Der Eingangsbereich zum Standort der Werkbetriebe Frauenfeld. (Bild: Reto Martin)

Knapp 172 Kilometer: So lange ist das von den Werken betriebene Erdgasnetz in Frauenfeld. Wegen dieses «weit verzweigten» Netzes und den im vergangenen Jahr 50 neuen Erdgasanschlüssen hat Gemeinderat Michael Pöll (Grüne) eine Einfache Anfrage mit dem Titel «Kosten von Erdgasanschlüssen» eingereicht.

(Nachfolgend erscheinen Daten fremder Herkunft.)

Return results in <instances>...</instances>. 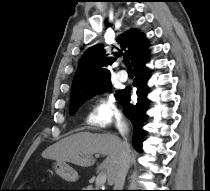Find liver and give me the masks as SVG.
I'll return each mask as SVG.
<instances>
[{
	"mask_svg": "<svg viewBox=\"0 0 210 191\" xmlns=\"http://www.w3.org/2000/svg\"><path fill=\"white\" fill-rule=\"evenodd\" d=\"M123 142L112 134H94L78 132L48 147L42 156L60 162H69L81 167H90L95 163L94 154L107 156L98 167V171H105L110 185L118 170ZM134 156L130 155V162Z\"/></svg>",
	"mask_w": 210,
	"mask_h": 191,
	"instance_id": "6515ba94",
	"label": "liver"
}]
</instances>
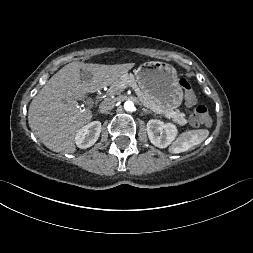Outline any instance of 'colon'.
<instances>
[{
  "instance_id": "1",
  "label": "colon",
  "mask_w": 253,
  "mask_h": 253,
  "mask_svg": "<svg viewBox=\"0 0 253 253\" xmlns=\"http://www.w3.org/2000/svg\"><path fill=\"white\" fill-rule=\"evenodd\" d=\"M180 88L183 91L185 99L190 103V104H195L197 101L196 95L191 87L190 82L182 78L179 81ZM192 125L194 126H207L211 122V116L209 113V110L206 106L204 105H198L195 107L191 119H190Z\"/></svg>"
}]
</instances>
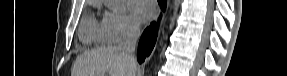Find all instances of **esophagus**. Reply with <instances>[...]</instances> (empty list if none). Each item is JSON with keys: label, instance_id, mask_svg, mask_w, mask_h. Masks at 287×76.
Masks as SVG:
<instances>
[{"label": "esophagus", "instance_id": "obj_1", "mask_svg": "<svg viewBox=\"0 0 287 76\" xmlns=\"http://www.w3.org/2000/svg\"><path fill=\"white\" fill-rule=\"evenodd\" d=\"M158 16H159V12H158V14H157L156 17H155V20L158 18Z\"/></svg>", "mask_w": 287, "mask_h": 76}]
</instances>
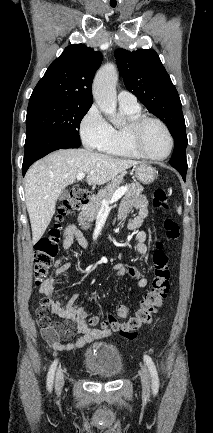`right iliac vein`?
Masks as SVG:
<instances>
[{
    "label": "right iliac vein",
    "mask_w": 213,
    "mask_h": 433,
    "mask_svg": "<svg viewBox=\"0 0 213 433\" xmlns=\"http://www.w3.org/2000/svg\"><path fill=\"white\" fill-rule=\"evenodd\" d=\"M63 385H64L63 370H59L56 374V381H55V388L58 393L61 392Z\"/></svg>",
    "instance_id": "63e3f726"
}]
</instances>
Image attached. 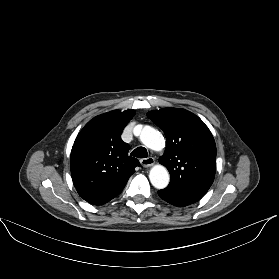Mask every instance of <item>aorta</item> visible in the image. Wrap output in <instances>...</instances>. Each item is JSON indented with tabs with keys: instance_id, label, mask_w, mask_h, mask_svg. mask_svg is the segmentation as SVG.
Wrapping results in <instances>:
<instances>
[{
	"instance_id": "aorta-1",
	"label": "aorta",
	"mask_w": 279,
	"mask_h": 279,
	"mask_svg": "<svg viewBox=\"0 0 279 279\" xmlns=\"http://www.w3.org/2000/svg\"><path fill=\"white\" fill-rule=\"evenodd\" d=\"M141 142L154 151H160L164 147V138L161 133L150 127L145 126L140 133ZM151 184L157 189H164L169 184L170 176L167 169L162 165H155L149 173Z\"/></svg>"
}]
</instances>
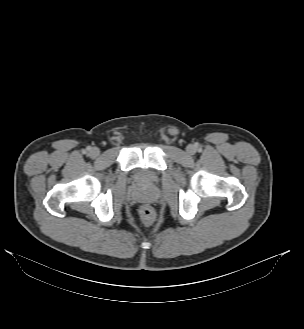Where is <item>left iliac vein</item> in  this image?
<instances>
[{"label": "left iliac vein", "mask_w": 304, "mask_h": 329, "mask_svg": "<svg viewBox=\"0 0 304 329\" xmlns=\"http://www.w3.org/2000/svg\"><path fill=\"white\" fill-rule=\"evenodd\" d=\"M186 150L190 155H193L195 153V147L193 145H188Z\"/></svg>", "instance_id": "4c4485c4"}]
</instances>
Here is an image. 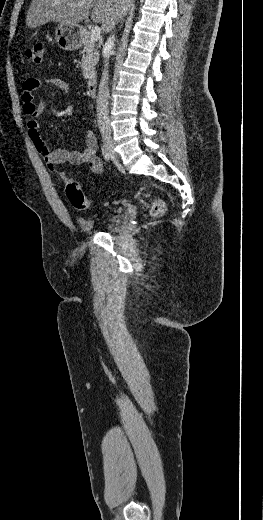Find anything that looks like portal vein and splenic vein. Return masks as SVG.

Im Geschäftsbericht werde «etwas beschönigend geschrieben», dass mehrheitlich ältere Ölheizungen durch moderne Erdgasheizungen ersetzt wurden. Pöll meint:

«Erdgas ist aber wie Erdöl ein fossiler Energieträger und steht bei der Wahl des Heizsystems auch in direkter Konkurrenz zu umweltfreundlichen Wärmepumpen.»

Michael Pöll, Gemeinderat Grüne. (Bild: PD)

Michael Pöll, Gemeinderat Grüne. (Bild: PD)

Die Kosten als wichtiges Entscheidungskriterium bei Energiesystemen müssen komplett zu Lasten des Auftraggebers verrechnet werden. Deshalb will Pöll wissen, wie hoch diese Kosten für neue Erdgasanschlüsse sind, und welche Beträge von 2015 bis 2018 tatsächlich verrechnet wurden.

Zudem will er in Erfahrung bringen, wie potenzielle Kunden über Vor- und Nachteile verschiedener Heizsysteme informiert werden und wie die Stadt sicherstellt, dass «diese Beratung unabhängig von städtischen Eigeninteressen erfolgt».